Hoy fui a un velorio. Mi primera (y única) vez había sido la despedida a Fernando Peña. No conocía a su madre, ni a su padre, ni vi a su familia devastada junto al féretro. Esta vez, murió la hija de un colega. Una piba de 16 años que hacía rapel. Verifico en Google como se deletrea rapel. Pongo rapel y aparece la noticia. Una vida entera se va por un mal golpe. Hubiese amado enterarme que se dio un golpe en la pierna, que se fracturó, que no va a volver a hacer deporte. Pero no que se haya muerto. ¿Cómo se va a morir una chica de 16 años? ¿Cómo se va a morir una chica aventurera? ¿Qué lección quiere la Vida que aprenda quién con esta mierda?
Esta vez sí vi a la familia devastada junto al ferétro. Esta vez sí que antes de entrar no tenía ningún nuevo chisme, ni me fascinaban las novedades que me contaba mi acompañante. Esta vez, me ganó el silencio. Y me ganaba el miedo. Se me subía hasta la garganta para anudarla. Se me metió en los pies en forma de sudor frío. Se me juntaba en el pecho y me mandaba sustos repentinos. Cuando esperaba que vinieran a buscarme para ir al sepelio, me decía una y otra vez que no quería ver el cuerpo. No, no. No quería ver lo frágil del ser humano. No quería ver lo incapaces que somos de controlar lo incontrolable. No quería ver que podría ser mi hermana, mi sobrino, mis primos. Gente radiante de vida a la que, de ninguna manera, podría haberle llegado su hora.
Tuve que ver el cuerpo. La nena no tenía un rasguño. Fue un mal golpe. Un mal golpe que terminó con todo en minutos. No era posible apartar a su familia del cuerpo. Vi a su hermano, ese chico sexy con tanta actitud, ahora devastado, acariciándola. Le di un gran abrazo a su padre, mi querido colega, y no pude darle un abrazo a él. Lo imaginé tan enojado con el mundo que creí que iba a golpearme. Creía que iba a golpearme porque yo quería golpear algo. A la Vida no se la puede golpear. Es ella la que golpea. Es ella la que golpea cuando se junta a hacer tratos con la Muerte.

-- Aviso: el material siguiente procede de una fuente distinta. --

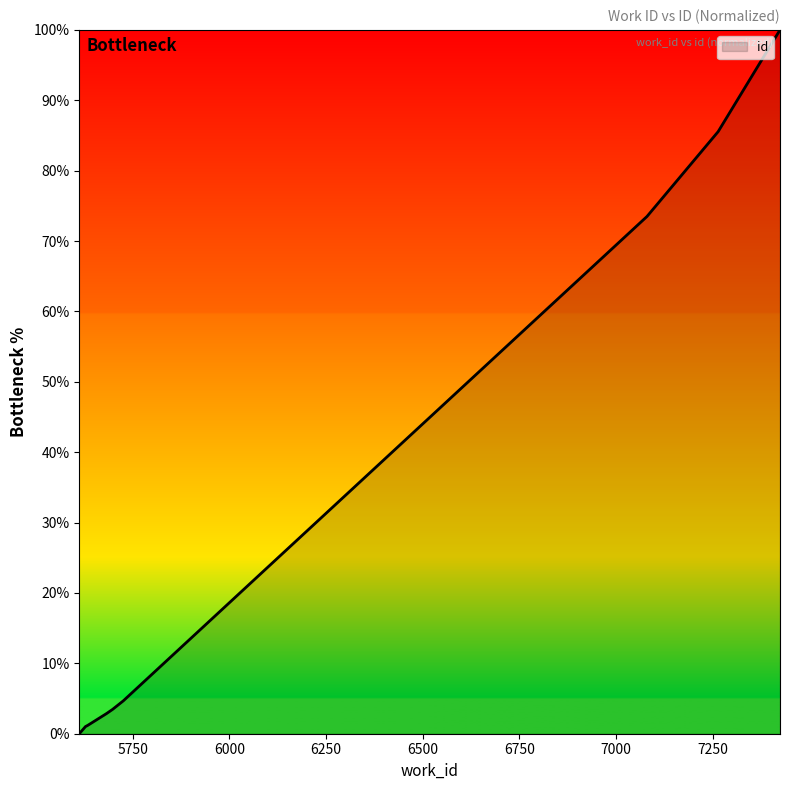

Count the number of values greater than 4.

5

Horas después, algo adentro mío se estaba muriendo también. Pensaba por qué me hacía tanto daño esta muerte, si apenas conocía a la chica, cuando sonó el timbre. Y me asusté. Pensé estupideces, como que podía ser mi ser amado, pero ese no es posible. Era una piba. De poco más de 16 años. Equivocada de timbre. No sé quién le abrió la puerta de entrada al edificio, pero volvió a equivocarse de piso cuando golpeó insistentemente mi puerta. Y de nuevo, el miedo. Alguien que toca mi puerta da miedo. Mi puerta jamás es tocada. Acá al Inframundo nadie viene. Lo que no saben es que acá, en el Inframundo que da miedo, también hace hogar el miedo.
Aterrorizada, me acerqué a la puerta, preguntando quién es. Le abrí a la piba y quedé fuera de mí. Le dije que necesitaba saber a dónde iba, que a mi casa no viniera, que seguramente la joda la esperaba en el piso de arriba, donde siempre hacen quilombo hasta tarde y me tienen las bolas por el piso.
- Pará un poco. Yo te hablé bien - respondió la insolente.
- Ni siquiera me hablaste - respondí, sacada.
Le cerré la puerta y la oí decir:
- ¡Uy, qué loca que está la gente! ¿Por qué no salís?
Y salí. La toreé y la empujé.
- Pará, ¿qué hacés? - respondió, socarrona. Y quise golpearla con todo mi ser.
- Tomatelás - le respondí, por demás alejada de mi moral.
Le di el empujón que quería darle a la Vida por esta injusticia. A ella, que bien podría representar a la piba que fui a despedir. Le di un empujón porque me dio miedo. Le di un empujón porque me pasé todo el día muerta de miedo. Loca, me dijo, muchas veces, loca. Ella vio la forma de mi pelo, de mi cara, de mi gesto. Sí, loca. La loca que está sola en el Inframundo y tiene miedo. Loca, sí. Loca. Loca de miedo. Loca de bronca. Loca.